DOCUMENT PASSAGE:
********************

It's not necessarily something women discuss, but don't let the lack of conversation about vaginal dryness make you think you're alone. More than 20 million women experience this common symptom of menopause yet, women don't usually discuss this among themselves or with their physicians.

This is unfortunate, because vaginal dryness is more than an embarrassing topic of conversation. It can be a painful problem that can interfere with daily life.

A recent survey revealed that more than one-third of American women ages 35 to 64 have experienced vaginal dryness.

However, whether due to inhibitions in discussing the problem or embarrassment buying products to remedy it, almost half of the women who live with vaginal dryness have taken no measures to deal with it.

The good news is that there is something women can do. Some potential causes (such as tampon use and frequent douching) can be controlled and others can be abated with remedies designed to improve vaginal comfort.

A Common Problem

Menopause and perimenopause (the three to six years before menstruation ends) seem to be the main culprit in causing vaginal dryness, but other causes can affect women at any age.

During perimenopause and menopause, women's estrogen levels decrease. According to the North American Menopause Society, this drop causes the vaginal lining to become thin and dry.

********************

PROVIDED MATERIAL:
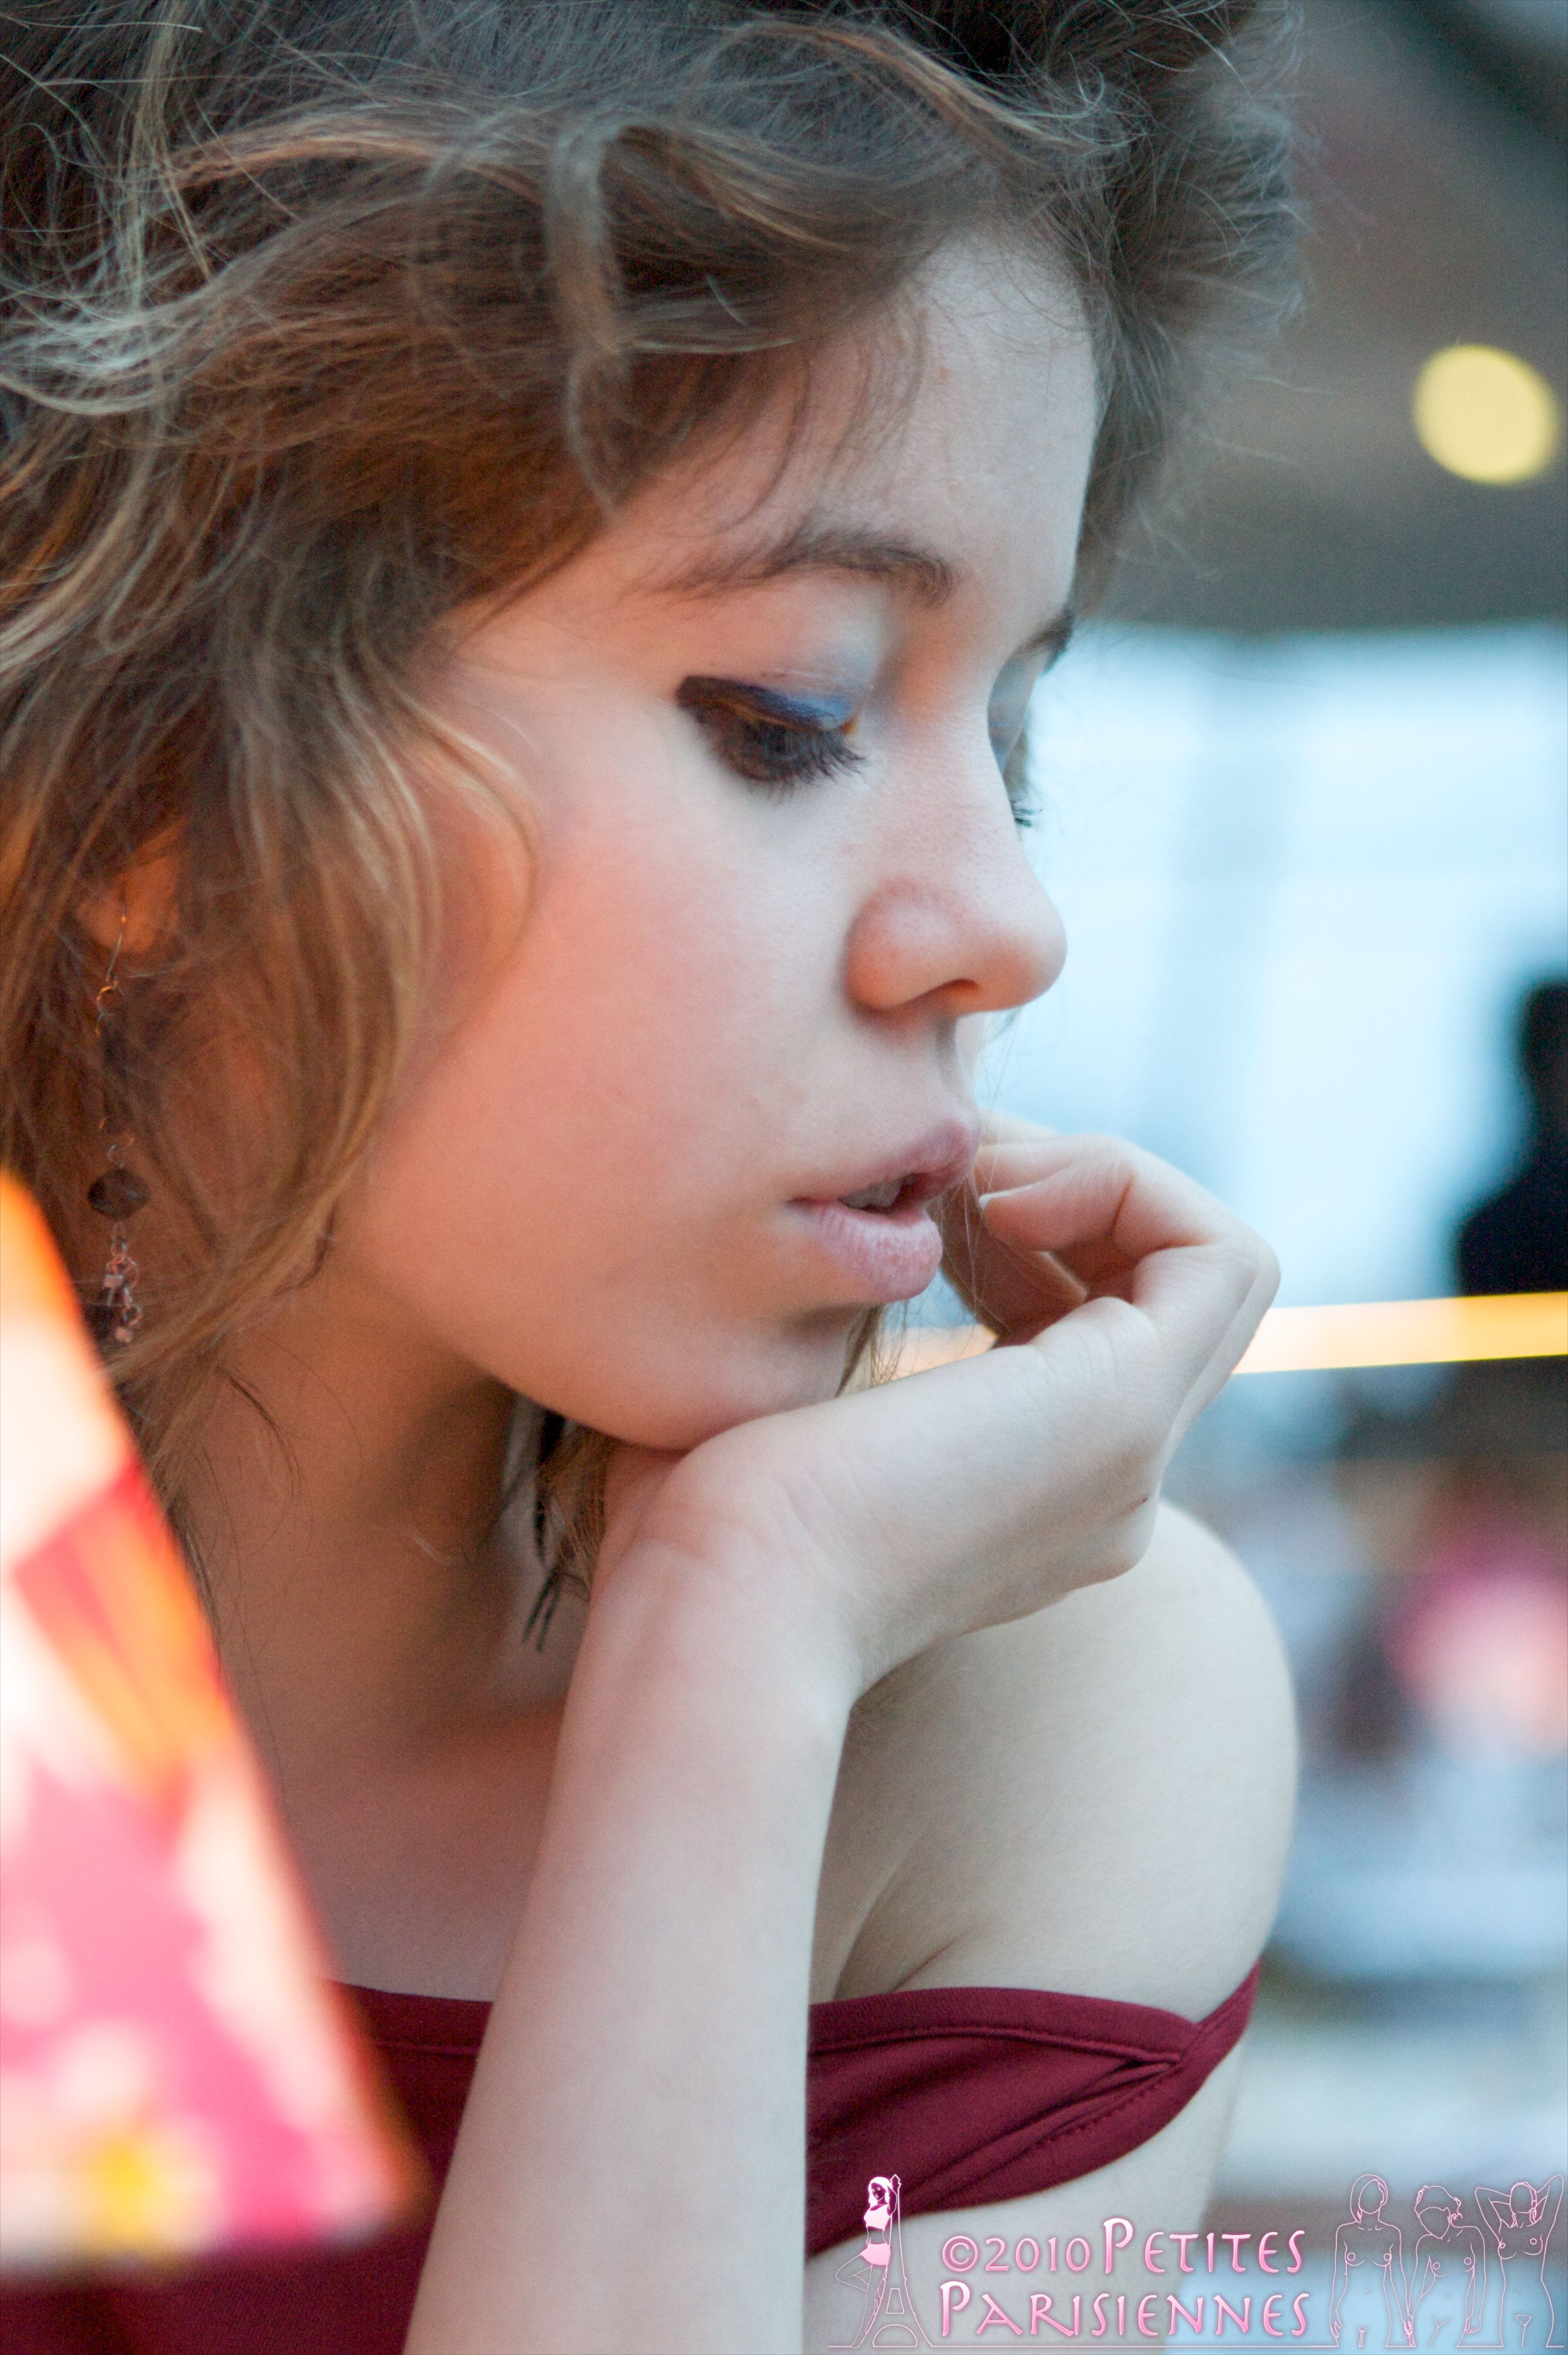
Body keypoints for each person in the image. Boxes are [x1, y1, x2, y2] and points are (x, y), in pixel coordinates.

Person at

********************

ACTIVITY: Retype the vaginal dryness passage above word for word, starting with "It's not necessarily" and going on through "experienced vaginal dryness.".

RESPONSE BELOW:
It's not necessarily something women discuss, but don't let the lack of conversation about vaginal dryness make you think you're alone. More than 20 million women experience this common symptom of menopause yet, women don't usually discuss this among themselves or with their physicians.

This is unfortunate, because vaginal dryness is more than an embarrassing topic of conversation. It can be a painful problem that can interfere with daily life.

A recent survey revealed that more than one-third of American women ages 35 to 64 have experienced vaginal dryness.